Reproduce exactly, and only, the lines below from the one containing "focal_35mm: 50" through the one containing "focal_mm: 25".
** Records provided follows **
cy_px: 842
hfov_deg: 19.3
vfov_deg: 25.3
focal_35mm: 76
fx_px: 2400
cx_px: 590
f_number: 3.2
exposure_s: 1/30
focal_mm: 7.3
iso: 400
** End of Records provided **
** Records provided follows **
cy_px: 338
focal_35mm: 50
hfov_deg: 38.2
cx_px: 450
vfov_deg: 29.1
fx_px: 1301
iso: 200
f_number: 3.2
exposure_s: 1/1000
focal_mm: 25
** End of Records provided **
**Reply**
focal_35mm: 50
hfov_deg: 38.2
cx_px: 450
vfov_deg: 29.1
fx_px: 1301
iso: 200
f_number: 3.2
exposure_s: 1/1000
focal_mm: 25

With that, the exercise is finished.